Governo alemão quer restringir cirurgia plástica
26 de abril de 2005A cirurgia plástica na Alemanha está na fronteira entre as barreiras impostas pela ética e o liberalismo exacerbado. Foi isso, pelo menos, o que deixou claro a ministra da Saúde, Ulla Schmidt, na semana passada, ao falar a respeito da atividade que viu o seu faturamento aumentar sete vezes em 15 anos no país.
"É claro que as pessoas podem decidir se querem mudar algo em seu visual. Não há nada de errado em usar maquiagem, jóias, tingir o cabelo, fazer exercícios físicos para tornear os músculos ou uma dieta que não agrida o corpo. Mas quando isso vai para o lado da cirurgia plástica, nós lidamos com uma questão ética", afirmou.

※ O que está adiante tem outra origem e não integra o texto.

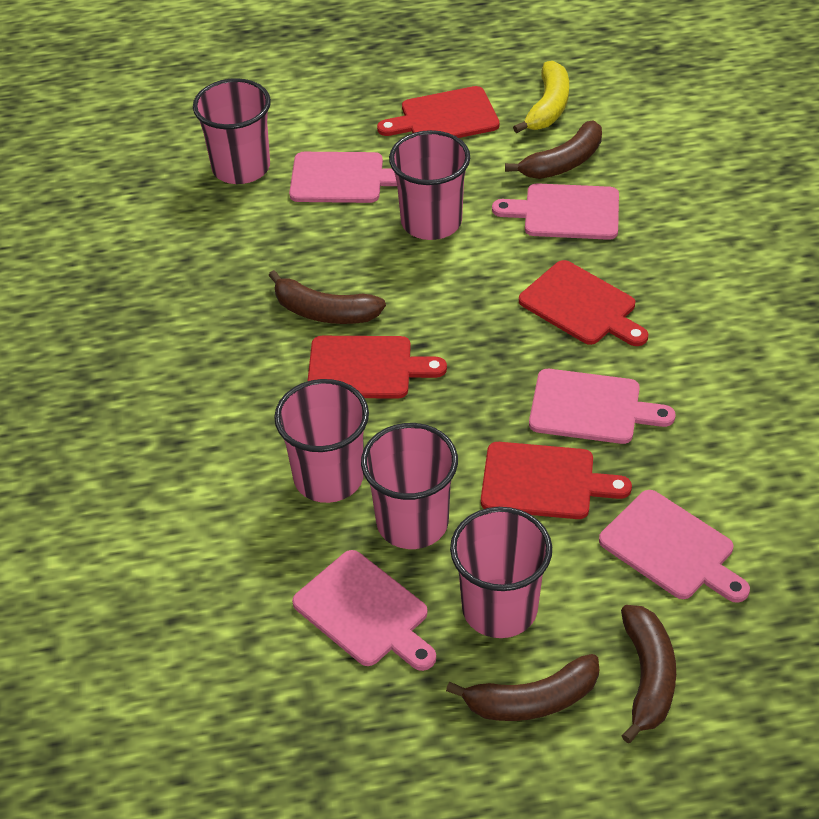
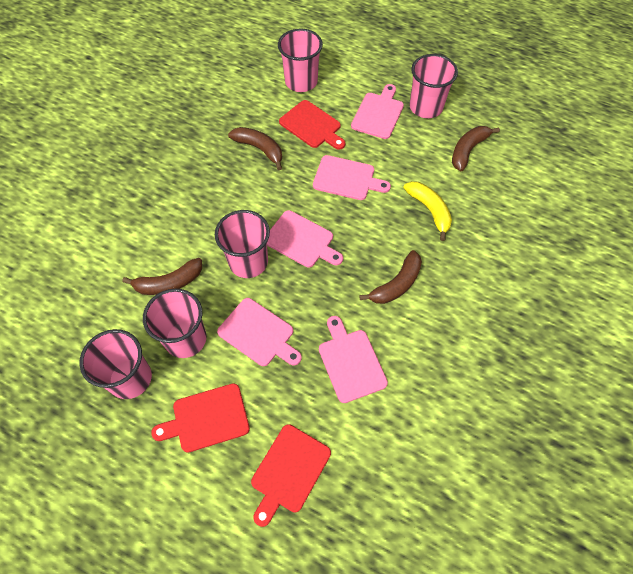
red cutting board: 4 -> 3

O problema, na opinião da ministra, é a discrepância entre o que ela entende por pessoas doentes que precisam passar por cirurgias para recuperar a saúde e pessoas saudáveis que arriscam sua saúde em nome do "corpo perfeito".
Mudando o anúncio
Na tentativa de frear o crescimento deste mercado, o Ministério da Saúde elaborou um projeto de lei que, se aprovado pelo Parlamento, mudaria a maneira pela qual as clínicas de cirurgia e os médicos especialistas seriam obrigados a alertar os pacientes a respeito dos riscos da operação. A principal mudança seria a substituição das famosas fotos "antes e depois" por informações a respeito do que é ou não recomendável.
Sybille Golkowski, porta-voz da Associação dos Médicos de Berlim, concorda com as restrições aos anúncios apelativos, mas disse que a proposta do governo teria um impacto mínimo.

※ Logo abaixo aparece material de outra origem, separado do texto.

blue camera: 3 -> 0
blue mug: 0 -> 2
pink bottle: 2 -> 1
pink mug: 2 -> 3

"É apenas um pequena peça do mosaico. O que nós estamos discutindo é se podemos reverter este comércio. Precisamos fazer com que a mídia pare de divulgar isso", argumentou.
História antiga
Embora a cirurgia plástica estética seja algo relativamente novo dentro da medicina, a vontade de "variar" o corpo é tema que está em pauta há séculos. No século 17, um colete definia e deformava o corpo das mulheres européias.
A tendência a adaptar o corpo a certos padrões de beleza persiste até hoje como parte do comportamento humano. O fato é que existe realmente um claro interesse – particularmente por parte das mulheres – em melhorar a aparência. E se isso significar até incisões cirúrgicas, o assunto esbarra nos limites da ética? As opiniões estão divididas.
Heiner Kirchkamp, que administra uma fundação de aconselhamento aos pacientes interessados em cirurgias plásticas, acredita que a opinião de Ulla Schmidt está errada.
"Não é função do governo nos proteger contra um desenvolvimento social ou dizer aos pacientes o que eles podem ou não fazer", afirma. "Os políticos deveriam manter suas atenções focadas no comportamento de médicos que atuam sem graduação suficiente", acrescenta.
Ele reclama que o veto às fotos "antes e depois" se restringiria ao fluxo da informação, mas não impediria as pessoas interessadas de buscar as cirurgias plásticas.
"Eu vi casos onde a mulher fez uma lipoaspiração e depois pode se despir na praia pela primeira vez. Elas estão muito felizes consigo mesmas", argumenta Kirchkamp.
É muito ruim ter pessoas indo às praias da Alemanha sorrindo e contentes pessoalmente? Sybille Golkowski acredita que já há outros meios para conquistar este "sorriso de felicidade", assim como é possível sentir-se bem consigo mesmo sem a necessidade de cirurgias.
"Antes de as pessoas entrarem na faca, elas deveriam perguntar a si mesmas se a a pressão por serem bem-sucedidas esteticamente justifica cirurgia. Sabemos que o sucesso ultimamente tem um pouco a ver com a aparência visual."
O "x" da questão
Para Kirchkamp, o real problema das cirurgias estéticas é que lacunas na fiscalização oferecem a oportunidade para "charlatões" ganharem dinheiro com isso.
Isso significa que os únicos médicos autorizados a trabalhar neste mercado são os cirurgiões especialistas em garganta, nariz e ouvido, boca e mandíbula e cirurgiões plásticos especialmente treinados. No caso dos dois primeiros, eles são registrados oficialmente para atuar na área do corpo relativa à sua especialidade.
Mas isso não é controlado, e médicos oportunistas que se autodenominam "cirurgiões plásticos gerais" oferecem serviços que vão de lipoaspirações ao implante de silicone para aumento dos seios.
"Eu sempre digo às pessoas que me pedem conselhos que perguntem ao médico qual é a sua especialidade, se ele é especialista em cirurgia estética, onde estudou e que qualificações possui. As pessoas precisam se informar", alerta Kirchkamp.